= Robert Louis Houston =

General Sir Robert Houstoun KCB (2 December 1780 – 5 April 1862) was a British military officer in the service of the East India Company.

==Life==
He was born in Jordanhill, Renfrewshire in 1780. He was the fifth son of Andrew Houstoun, a wealthy Scottish banker and merchant in the West Indies.

He was commissioned as a cornet in the 2nd Light Cavalry of the Bengal Army in 1795, and in 1800 at just the age of twenty was made adjutant of the 6th Regiment. Following the taking of Bhowannee in 1809 he was received his majority. He served as a brigade major in two campaigns during the Second Anglo-Maratha War in 1803 and 1804. He succeed to the command of his regiment as captain in 1805, and held the position for the following nine years. In 1812-13 he commanded troops against the Pindaris in Berar Province and in 1814 was in command on the frontier at Mirzapur. Following this he returned to England on ill health and was appointed Companion of the Order of the Bath in 1817, one of the first officers in the Indian Army.

He returned to India in 1817 at the start of the Third Anglo-Maratha War and was nominated to the command of the Guides and Intelligence Department.
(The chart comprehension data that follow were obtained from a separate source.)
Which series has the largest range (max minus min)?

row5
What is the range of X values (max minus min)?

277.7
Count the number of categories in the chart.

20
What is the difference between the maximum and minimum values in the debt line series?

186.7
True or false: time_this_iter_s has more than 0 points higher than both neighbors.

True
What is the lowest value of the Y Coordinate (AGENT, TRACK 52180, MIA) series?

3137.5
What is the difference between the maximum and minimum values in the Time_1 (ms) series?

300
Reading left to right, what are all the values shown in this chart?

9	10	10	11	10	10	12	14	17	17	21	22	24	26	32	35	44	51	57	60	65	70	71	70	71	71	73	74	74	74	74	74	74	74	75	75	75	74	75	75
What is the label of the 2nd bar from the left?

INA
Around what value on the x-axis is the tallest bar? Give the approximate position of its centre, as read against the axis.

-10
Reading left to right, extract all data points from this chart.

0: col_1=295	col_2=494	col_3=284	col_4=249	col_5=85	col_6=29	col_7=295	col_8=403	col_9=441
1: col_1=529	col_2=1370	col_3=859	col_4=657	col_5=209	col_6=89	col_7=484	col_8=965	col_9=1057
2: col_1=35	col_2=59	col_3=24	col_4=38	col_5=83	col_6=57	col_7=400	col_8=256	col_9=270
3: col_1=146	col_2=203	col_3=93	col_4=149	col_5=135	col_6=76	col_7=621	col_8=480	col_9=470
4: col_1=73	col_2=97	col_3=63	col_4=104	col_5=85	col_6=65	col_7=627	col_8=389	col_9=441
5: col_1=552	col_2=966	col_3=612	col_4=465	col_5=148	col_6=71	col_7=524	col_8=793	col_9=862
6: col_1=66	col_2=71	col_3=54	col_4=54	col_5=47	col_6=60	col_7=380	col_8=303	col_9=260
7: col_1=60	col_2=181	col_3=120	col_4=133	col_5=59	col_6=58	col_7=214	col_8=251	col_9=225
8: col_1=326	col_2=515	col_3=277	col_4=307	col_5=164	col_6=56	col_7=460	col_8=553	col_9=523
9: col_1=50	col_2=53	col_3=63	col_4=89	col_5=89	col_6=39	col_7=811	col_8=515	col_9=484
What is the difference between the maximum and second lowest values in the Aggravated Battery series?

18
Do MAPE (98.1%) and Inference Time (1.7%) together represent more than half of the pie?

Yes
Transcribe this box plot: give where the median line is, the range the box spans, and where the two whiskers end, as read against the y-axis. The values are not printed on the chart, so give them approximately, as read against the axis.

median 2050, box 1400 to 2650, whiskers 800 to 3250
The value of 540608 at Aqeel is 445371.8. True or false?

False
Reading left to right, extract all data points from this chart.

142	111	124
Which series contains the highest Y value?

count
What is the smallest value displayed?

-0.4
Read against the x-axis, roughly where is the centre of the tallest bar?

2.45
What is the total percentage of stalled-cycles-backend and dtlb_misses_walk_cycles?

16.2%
On conclusion of the war he was made commander of a cavalry depot until 1819. Thereafter he was placed in the command of forces in Malwa until 1821 when he was again forced to return to England due to ill health. In 1823, two years after his return, he was made Lieutenant-governor of the East India Company Military Seminary in Addiscombe. During his tenure at Addiscombe he was known as a strict disciplinarian although with a kindly disposition and was very hospitable to the cadets. He obtained the nickname "Black Dick" due to his swarthy complexion, although why he was called Dick is unknown. He resigned his post on 26 March 1834 and was presented with the sum of 500 guineas for his service.

Houston was appointed Knight Commander of the Order of the Bath in 1838 and became a General in the East India Company's service in 1854. He died in Torquay, Devon in 1862.

==Family==

His daughter Rachel Houston married Charles Murray Barstow, President of the Society of Accountants in Edinburgh.